Language and Computation: A Synergy

Just as a DNA sequence is the composition of elements allotted for a living being, so a sentence is the composition of the linguistic elements for a given language. Units, compositional rules, alternation/permutation, exceptions/irregularities as well as functions associated with a certain level of sequencing (of appearance, behavior, intention, etc.) operate similarly in these two domains. Language is part of human cognition ability, which in principle is based on processing procedures such as logical inference, analogy, contrastive pattern recognition and the like. For linguists, we are looking for regularities in languages. We are developing rules to generate regular word sequences. We are trying to interpret the mutual understanding between the speaker and the recipient, while handling a certain set of given word sequences. But not everything in a language is computable.
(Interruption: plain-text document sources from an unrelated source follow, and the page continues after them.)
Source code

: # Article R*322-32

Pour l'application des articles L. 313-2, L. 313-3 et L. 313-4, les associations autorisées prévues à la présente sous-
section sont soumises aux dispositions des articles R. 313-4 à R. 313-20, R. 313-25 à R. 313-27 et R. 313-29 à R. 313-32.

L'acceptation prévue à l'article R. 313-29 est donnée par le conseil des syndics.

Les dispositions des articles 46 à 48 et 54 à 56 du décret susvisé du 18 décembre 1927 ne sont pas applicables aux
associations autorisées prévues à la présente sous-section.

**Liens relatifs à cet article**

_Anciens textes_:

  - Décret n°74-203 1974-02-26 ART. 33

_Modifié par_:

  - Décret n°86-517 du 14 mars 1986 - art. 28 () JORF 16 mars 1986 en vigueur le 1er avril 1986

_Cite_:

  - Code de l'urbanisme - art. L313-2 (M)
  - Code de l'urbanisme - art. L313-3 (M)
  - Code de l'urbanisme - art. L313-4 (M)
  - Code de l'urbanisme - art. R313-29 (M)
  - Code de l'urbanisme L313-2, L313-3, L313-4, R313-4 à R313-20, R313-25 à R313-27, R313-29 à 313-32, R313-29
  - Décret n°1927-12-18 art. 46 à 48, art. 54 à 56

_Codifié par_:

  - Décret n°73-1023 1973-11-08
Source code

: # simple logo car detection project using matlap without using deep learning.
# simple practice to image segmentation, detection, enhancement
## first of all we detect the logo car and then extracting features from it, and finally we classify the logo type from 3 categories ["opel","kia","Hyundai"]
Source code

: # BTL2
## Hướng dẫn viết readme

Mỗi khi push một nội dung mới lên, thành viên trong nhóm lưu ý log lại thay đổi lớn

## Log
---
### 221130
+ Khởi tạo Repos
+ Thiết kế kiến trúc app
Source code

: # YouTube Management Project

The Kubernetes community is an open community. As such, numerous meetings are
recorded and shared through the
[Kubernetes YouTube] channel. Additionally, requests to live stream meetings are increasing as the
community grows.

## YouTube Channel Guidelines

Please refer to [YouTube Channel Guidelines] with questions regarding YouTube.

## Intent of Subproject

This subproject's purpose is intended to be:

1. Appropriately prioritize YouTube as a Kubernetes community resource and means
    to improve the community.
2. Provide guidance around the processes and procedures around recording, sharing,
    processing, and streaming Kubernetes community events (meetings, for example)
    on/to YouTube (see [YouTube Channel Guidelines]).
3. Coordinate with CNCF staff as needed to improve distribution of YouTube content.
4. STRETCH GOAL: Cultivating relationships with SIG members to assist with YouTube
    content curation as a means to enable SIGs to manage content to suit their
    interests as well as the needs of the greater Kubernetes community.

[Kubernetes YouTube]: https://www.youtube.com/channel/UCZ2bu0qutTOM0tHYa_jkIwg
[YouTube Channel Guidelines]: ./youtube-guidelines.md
Exceptions in terms of generative rules are sometimes quite commonly used in natural language. Concerning languages, computation is meant to operate both at the level of abstract theoretical inference and at observing empirical classification of word sequences. To emphasize the importance of the synergy of language and computation concerning the understanding and modeling of how human language is employed, this special issue includes four papers. The topics cover: (1) formal semantics: computation of meaning from a theoretical point of view; (2) contrastive/typological linguistics: understanding and classification of word order sequences in different languages; (3) corpus linguistics: empirical studies of production unit sequences; and (4) quantitative methodology: general approaches to conducting analysis on association of words or word sequences. Aside from the aspects of language and computation, these studies deal with linguistic phenomena in multiple languages: Chinese, English, French, and Thai. We hope to make a statement that language is operated by computation, but with ‘common exceptions’. Thus, for linguistics to develop into a scientific discipline, we need to embrace philosophical, empirical, mathematical, and experimental approaches.